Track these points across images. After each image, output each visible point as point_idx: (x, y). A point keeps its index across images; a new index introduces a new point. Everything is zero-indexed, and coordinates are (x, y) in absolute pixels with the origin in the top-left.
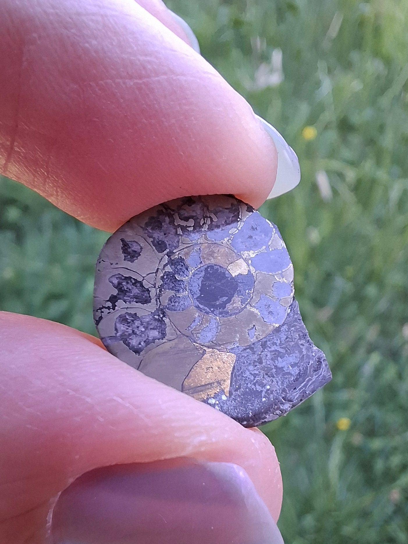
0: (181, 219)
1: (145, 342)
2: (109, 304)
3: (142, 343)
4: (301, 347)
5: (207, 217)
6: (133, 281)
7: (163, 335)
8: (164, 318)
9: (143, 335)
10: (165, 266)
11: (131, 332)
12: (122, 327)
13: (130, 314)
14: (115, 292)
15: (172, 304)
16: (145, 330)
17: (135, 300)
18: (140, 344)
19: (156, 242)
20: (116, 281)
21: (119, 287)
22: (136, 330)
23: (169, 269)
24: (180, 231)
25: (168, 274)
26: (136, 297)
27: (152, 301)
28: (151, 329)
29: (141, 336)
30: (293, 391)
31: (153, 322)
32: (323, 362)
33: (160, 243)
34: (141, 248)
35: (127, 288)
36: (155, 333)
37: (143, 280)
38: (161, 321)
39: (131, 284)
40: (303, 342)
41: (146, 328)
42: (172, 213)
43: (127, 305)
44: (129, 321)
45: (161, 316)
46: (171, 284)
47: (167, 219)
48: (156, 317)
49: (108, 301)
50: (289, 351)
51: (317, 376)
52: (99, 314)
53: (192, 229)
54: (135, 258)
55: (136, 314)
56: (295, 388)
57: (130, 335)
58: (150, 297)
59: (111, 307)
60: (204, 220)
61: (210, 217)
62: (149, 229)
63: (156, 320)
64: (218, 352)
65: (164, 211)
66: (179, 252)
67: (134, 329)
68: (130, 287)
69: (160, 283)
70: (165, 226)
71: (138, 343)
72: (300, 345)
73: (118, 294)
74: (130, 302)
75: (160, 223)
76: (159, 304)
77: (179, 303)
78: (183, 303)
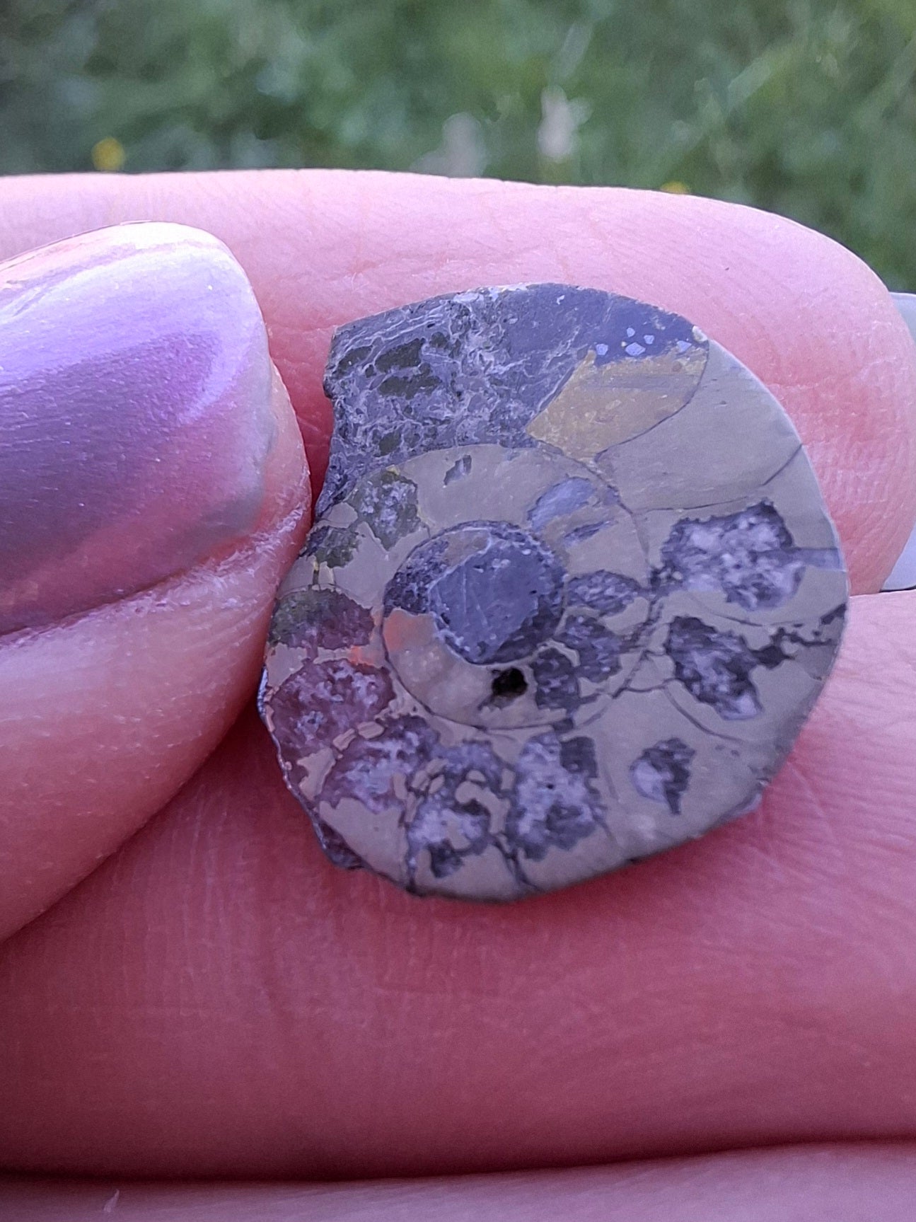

========

Please output the lines of the listing above that fall in the stretch from the one with "7: (163, 335)" through the one with "59: (111, 307)", exactly and only those.

▶ _Answer for the task_:
7: (163, 335)
8: (164, 318)
9: (143, 335)
10: (165, 266)
11: (131, 332)
12: (122, 327)
13: (130, 314)
14: (115, 292)
15: (172, 304)
16: (145, 330)
17: (135, 300)
18: (140, 344)
19: (156, 242)
20: (116, 281)
21: (119, 287)
22: (136, 330)
23: (169, 269)
24: (180, 231)
25: (168, 274)
26: (136, 297)
27: (152, 301)
28: (151, 329)
29: (141, 336)
30: (293, 391)
31: (153, 322)
32: (323, 362)
33: (160, 243)
34: (141, 248)
35: (127, 288)
36: (155, 333)
37: (143, 280)
38: (161, 321)
39: (131, 284)
40: (303, 342)
41: (146, 328)
42: (172, 213)
43: (127, 305)
44: (129, 321)
45: (161, 316)
46: (171, 284)
47: (167, 219)
48: (156, 317)
49: (108, 301)
50: (289, 351)
51: (317, 376)
52: (99, 314)
53: (192, 229)
54: (135, 258)
55: (136, 314)
56: (295, 388)
57: (130, 335)
58: (150, 297)
59: (111, 307)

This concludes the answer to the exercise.